Exercise goal >>
All entries below must be given again word for word.

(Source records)
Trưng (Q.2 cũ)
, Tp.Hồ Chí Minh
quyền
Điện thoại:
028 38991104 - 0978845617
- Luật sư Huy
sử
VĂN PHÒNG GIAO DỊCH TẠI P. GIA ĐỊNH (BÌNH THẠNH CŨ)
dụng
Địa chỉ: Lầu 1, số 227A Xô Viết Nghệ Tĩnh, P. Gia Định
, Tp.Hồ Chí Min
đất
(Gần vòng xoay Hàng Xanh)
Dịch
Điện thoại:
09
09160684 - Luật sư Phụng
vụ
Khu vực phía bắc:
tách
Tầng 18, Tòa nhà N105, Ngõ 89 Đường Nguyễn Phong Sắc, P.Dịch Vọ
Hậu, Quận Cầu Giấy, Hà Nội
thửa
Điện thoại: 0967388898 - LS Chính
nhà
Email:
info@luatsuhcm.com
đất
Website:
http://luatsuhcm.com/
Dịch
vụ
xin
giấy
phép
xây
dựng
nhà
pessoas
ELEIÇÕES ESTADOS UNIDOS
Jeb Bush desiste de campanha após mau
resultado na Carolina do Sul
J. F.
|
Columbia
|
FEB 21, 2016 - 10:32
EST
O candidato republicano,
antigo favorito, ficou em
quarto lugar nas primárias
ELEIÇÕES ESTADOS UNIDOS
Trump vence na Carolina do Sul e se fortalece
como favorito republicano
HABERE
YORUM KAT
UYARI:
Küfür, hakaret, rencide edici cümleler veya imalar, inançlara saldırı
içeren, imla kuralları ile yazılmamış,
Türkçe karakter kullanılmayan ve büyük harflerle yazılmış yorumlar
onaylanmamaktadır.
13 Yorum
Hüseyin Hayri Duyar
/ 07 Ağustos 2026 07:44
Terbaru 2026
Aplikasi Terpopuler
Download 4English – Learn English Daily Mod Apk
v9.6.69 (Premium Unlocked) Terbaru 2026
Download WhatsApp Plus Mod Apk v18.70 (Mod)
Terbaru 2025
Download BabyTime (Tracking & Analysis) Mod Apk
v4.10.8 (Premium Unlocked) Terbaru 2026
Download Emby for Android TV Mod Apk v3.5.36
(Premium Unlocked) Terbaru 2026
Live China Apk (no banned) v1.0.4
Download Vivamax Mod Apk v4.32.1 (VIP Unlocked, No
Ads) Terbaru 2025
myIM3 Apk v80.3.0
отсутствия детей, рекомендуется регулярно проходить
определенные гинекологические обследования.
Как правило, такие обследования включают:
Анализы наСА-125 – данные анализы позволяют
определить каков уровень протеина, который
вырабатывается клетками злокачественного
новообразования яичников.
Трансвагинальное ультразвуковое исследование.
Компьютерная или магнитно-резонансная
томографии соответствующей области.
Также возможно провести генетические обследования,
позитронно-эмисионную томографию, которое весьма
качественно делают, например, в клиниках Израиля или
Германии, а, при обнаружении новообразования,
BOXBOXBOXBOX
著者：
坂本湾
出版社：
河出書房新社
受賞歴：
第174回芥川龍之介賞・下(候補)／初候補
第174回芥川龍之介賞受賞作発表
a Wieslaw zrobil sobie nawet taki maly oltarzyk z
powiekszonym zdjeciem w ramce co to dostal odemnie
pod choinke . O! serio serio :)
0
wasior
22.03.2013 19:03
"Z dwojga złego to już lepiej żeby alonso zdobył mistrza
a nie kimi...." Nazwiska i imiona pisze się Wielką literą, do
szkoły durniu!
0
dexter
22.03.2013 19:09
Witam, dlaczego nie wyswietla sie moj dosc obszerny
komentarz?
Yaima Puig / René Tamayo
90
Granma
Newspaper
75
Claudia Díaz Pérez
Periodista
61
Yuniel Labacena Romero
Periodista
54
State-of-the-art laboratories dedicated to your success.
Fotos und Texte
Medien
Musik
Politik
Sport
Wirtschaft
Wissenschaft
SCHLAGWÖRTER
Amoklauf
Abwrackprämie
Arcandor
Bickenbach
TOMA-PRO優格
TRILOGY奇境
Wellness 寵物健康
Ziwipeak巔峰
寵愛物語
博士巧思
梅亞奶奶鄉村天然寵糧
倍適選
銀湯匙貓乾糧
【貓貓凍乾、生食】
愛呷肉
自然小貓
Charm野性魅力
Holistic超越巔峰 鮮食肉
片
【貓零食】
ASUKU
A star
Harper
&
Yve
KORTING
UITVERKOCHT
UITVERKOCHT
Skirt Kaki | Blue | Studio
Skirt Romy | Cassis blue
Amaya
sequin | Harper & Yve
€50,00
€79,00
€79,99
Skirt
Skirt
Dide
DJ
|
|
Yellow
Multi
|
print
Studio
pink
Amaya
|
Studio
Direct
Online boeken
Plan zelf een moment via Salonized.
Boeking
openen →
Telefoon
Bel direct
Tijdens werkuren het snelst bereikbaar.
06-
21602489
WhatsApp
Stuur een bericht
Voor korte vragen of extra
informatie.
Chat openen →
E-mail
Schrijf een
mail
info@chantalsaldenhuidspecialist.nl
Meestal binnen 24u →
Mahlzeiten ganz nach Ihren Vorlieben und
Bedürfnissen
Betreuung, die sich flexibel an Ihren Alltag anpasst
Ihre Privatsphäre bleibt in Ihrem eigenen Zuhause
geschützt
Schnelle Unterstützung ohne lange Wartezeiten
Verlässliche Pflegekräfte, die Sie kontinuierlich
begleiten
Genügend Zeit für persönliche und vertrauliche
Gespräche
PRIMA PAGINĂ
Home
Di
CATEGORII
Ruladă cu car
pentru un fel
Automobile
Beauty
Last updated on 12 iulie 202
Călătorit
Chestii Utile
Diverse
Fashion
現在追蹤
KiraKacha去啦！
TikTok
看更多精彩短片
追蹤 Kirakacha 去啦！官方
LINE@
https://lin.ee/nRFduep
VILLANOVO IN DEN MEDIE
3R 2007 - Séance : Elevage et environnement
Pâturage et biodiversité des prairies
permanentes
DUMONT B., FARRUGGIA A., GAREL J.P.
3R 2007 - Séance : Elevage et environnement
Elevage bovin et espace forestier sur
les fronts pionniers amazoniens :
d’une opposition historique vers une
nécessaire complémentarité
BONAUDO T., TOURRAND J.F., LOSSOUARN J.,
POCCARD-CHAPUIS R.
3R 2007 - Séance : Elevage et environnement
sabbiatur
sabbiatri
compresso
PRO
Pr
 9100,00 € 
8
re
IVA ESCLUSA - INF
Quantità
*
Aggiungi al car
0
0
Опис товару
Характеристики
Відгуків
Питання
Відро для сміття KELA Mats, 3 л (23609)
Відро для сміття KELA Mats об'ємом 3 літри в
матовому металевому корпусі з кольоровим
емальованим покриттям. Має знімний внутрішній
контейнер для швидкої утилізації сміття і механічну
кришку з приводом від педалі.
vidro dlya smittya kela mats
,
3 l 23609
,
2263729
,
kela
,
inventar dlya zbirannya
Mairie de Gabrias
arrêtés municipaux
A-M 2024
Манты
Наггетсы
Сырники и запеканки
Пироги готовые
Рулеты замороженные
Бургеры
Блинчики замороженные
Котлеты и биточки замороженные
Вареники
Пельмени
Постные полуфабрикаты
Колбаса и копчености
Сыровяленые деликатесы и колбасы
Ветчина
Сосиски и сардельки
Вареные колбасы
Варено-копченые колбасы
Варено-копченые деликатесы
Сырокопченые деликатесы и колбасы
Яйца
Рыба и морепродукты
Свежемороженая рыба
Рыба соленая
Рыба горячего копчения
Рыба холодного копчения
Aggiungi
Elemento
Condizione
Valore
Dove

Expected answer >>
Trưng (Q.2 cũ)
, Tp.Hồ Chí Minh
quyền
Điện thoại:
028 38991104 - 0978845617
- Luật sư Huy
sử
VĂN PHÒNG GIAO DỊCH TẠI P. GIA ĐỊNH (BÌNH THẠNH CŨ)
dụng
Địa chỉ: Lầu 1, số 227A Xô Viết Nghệ Tĩnh, P. Gia Định
, Tp.Hồ Chí Min
đất
(Gần vòng xoay Hàng Xanh)
Dịch
Điện thoại:
09
09160684 - Luật sư Phụng
vụ
Khu vực phía bắc:
tách
Tầng 18, Tòa nhà N105, Ngõ 89 Đường Nguyễn Phong Sắc, P.Dịch Vọ
Hậu, Quận Cầu Giấy, Hà Nội
thửa
Điện thoại: 0967388898 - LS Chính
nhà
Email:
info@luatsuhcm.com
đất
Website:
http://luatsuhcm.com/
Dịch
vụ
xin
giấy
phép
xây
dựng
nhà
pessoas
ELEIÇÕES ESTADOS UNIDOS
Jeb Bush desiste de campanha após mau
resultado na Carolina do Sul
J. F.
|
Columbia
|
FEB 21, 2016 - 10:32
EST
O candidato republicano,
antigo favorito, ficou em
quarto lugar nas primárias
ELEIÇÕES ESTADOS UNIDOS
Trump vence na Carolina do Sul e se fortalece
como favorito republicano
HABERE
YORUM KAT
UYARI:
Küfür, hakaret, rencide edici cümleler veya imalar, inançlara saldırı
içeren, imla kuralları ile yazılmamış,
Türkçe karakter kullanılmayan ve büyük harflerle yazılmış yorumlar
onaylanmamaktadır.
13 Yorum
Hüseyin Hayri Duyar
/ 07 Ağustos 2026 07:44
Terbaru 2026
Aplikasi Terpopuler
Download 4English – Learn English Daily Mod Apk
v9.6.69 (Premium Unlocked) Terbaru 2026
Download WhatsApp Plus Mod Apk v18.70 (Mod)
Terbaru 2025
Download BabyTime (Tracking & Analysis) Mod Apk
v4.10.8 (Premium Unlocked) Terbaru 2026
Download Emby for Android TV Mod Apk v3.5.36
(Premium Unlocked) Terbaru 2026
Live China Apk (no banned) v1.0.4
Download Vivamax Mod Apk v4.32.1 (VIP Unlocked, No
Ads) Terbaru 2025
myIM3 Apk v80.3.0
отсутствия детей, рекомендуется регулярно проходить
определенные гинекологические обследования.
Как правило, такие обследования включают:
Анализы наСА-125 – данные анализы позволяют
определить каков уровень протеина, который
вырабатывается клетками злокачественного
новообразования яичников.
Трансвагинальное ультразвуковое исследование.
Компьютерная или магнитно-резонансная
томографии соответствующей области.
Также возможно провести генетические обследования,
позитронно-эмисионную томографию, которое весьма
качественно делают, например, в клиниках Израиля или
Германии, а, при обнаружении новообразования,
BOXBOXBOXBOX
著者：
坂本湾
出版社：
河出書房新社
受賞歴：
第174回芥川龍之介賞・下(候補)／初候補
第174回芥川龍之介賞受賞作発表
a Wieslaw zrobil sobie nawet taki maly oltarzyk z
powiekszonym zdjeciem w ramce co to dostal odemnie
pod choinke . O! serio serio :)
0
wasior
22.03.2013 19:03
"Z dwojga złego to już lepiej żeby alonso zdobył mistrza
a nie kimi...." Nazwiska i imiona pisze się Wielką literą, do
szkoły durniu!
0
dexter
22.03.2013 19:09
Witam, dlaczego nie wyswietla sie moj dosc obszerny
komentarz?
Yaima Puig / René Tamayo
90
Granma
Newspaper
75
Claudia Díaz Pérez
Periodista
61
Yuniel Labacena Romero
Periodista
54
State-of-the-art laboratories dedicated to your success.
Fotos und Texte
Medien
Musik
Politik
Sport
Wirtschaft
Wissenschaft
SCHLAGWÖRTER
Amoklauf
Abwrackprämie
Arcandor
Bickenbach
TOMA-PRO優格
TRILOGY奇境
Wellness 寵物健康
Ziwipeak巔峰
寵愛物語
博士巧思
梅亞奶奶鄉村天然寵糧
倍適選
銀湯匙貓乾糧
【貓貓凍乾、生食】
愛呷肉
自然小貓
Charm野性魅力
Holistic超越巔峰 鮮食肉
片
【貓零食】
ASUKU
A star
Harper
&
Yve
KORTING
UITVERKOCHT
UITVERKOCHT
Skirt Kaki | Blue | Studio
Skirt Romy | Cassis blue
Amaya
sequin | Harper & Yve
€50,00
€79,00
€79,99
Skirt
Skirt
Dide
DJ
|
|
Yellow
Multi
|
print
Studio
pink
Amaya
|
Studio
Direct
Online boeken
Plan zelf een moment via Salonized.
Boeking
openen →
Telefoon
Bel direct
Tijdens werkuren het snelst bereikbaar.
06-
21602489
WhatsApp
Stuur een bericht
Voor korte vragen of extra
informatie.
Chat openen →
E-mail
Schrijf een
mail
info@chantalsaldenhuidspecialist.nl
Meestal binnen 24u →
Mahlzeiten ganz nach Ihren Vorlieben und
Bedürfnissen
Betreuung, die sich flexibel an Ihren Alltag anpasst
Ihre Privatsphäre bleibt in Ihrem eigenen Zuhause
geschützt
Schnelle Unterstützung ohne lange Wartezeiten
Verlässliche Pflegekräfte, die Sie kontinuierlich
begleiten
Genügend Zeit für persönliche und vertrauliche
Gespräche
PRIMA PAGINĂ
Home
Di
CATEGORII
Ruladă cu car
pentru un fel
Automobile
Beauty
Last updated on 12 iulie 202
Călătorit
Chestii Utile
Diverse
Fashion
現在追蹤
KiraKacha去啦！
TikTok
看更多精彩短片
追蹤 Kirakacha 去啦！官方
LINE@
https://lin.ee/nRFduep
VILLANOVO IN DEN MEDIE
3R 2007 - Séance : Elevage et environnement
Pâturage et biodiversité des prairies
permanentes
DUMONT B., FARRUGGIA A., GAREL J.P.
3R 2007 - Séance : Elevage et environnement
Elevage bovin et espace forestier sur
les fronts pionniers amazoniens :
d’une opposition historique vers une
nécessaire complémentarité
BONAUDO T., TOURRAND J.F., LOSSOUARN J.,
POCCARD-CHAPUIS R.
3R 2007 - Séance : Elevage et environnement
sabbiatur
sabbiatri
compresso
PRO
Pr
 9100,00 € 
8
re
IVA ESCLUSA - INF
Quantità
*
Aggiungi al car
0
0
Опис товару
Характеристики
Відгуків
Питання
Відро для сміття KELA Mats, 3 л (23609)
Відро для сміття KELA Mats об'ємом 3 літри в
матовому металевому корпусі з кольоровим
емальованим покриттям. Має знімний внутрішній
контейнер для швидкої утилізації сміття і механічну
кришку з приводом від педалі.
vidro dlya smittya kela mats
,
3 l 23609
,
2263729
,
kela
,
inventar dlya zbirannya
Mairie de Gabrias
arrêtés municipaux
A-M 2024
Манты
Наггетсы
Сырники и запеканки
Пироги готовые
Рулеты замороженные
Бургеры
Блинчики замороженные
Котлеты и биточки замороженные
Вареники
Пельмени
Постные полуфабрикаты
Колбаса и копчености
Сыровяленые деликатесы и колбасы
Ветчина
Сосиски и сардельки
Вареные колбасы
Варено-копченые колбасы
Варено-копченые деликатесы
Сырокопченые деликатесы и колбасы
Яйца
Рыба и морепродукты
Свежемороженая рыба
Рыба соленая
Рыба горячего копчения
Рыба холодного копчения
Aggiungi
Elemento
Condizione
Valore
Dove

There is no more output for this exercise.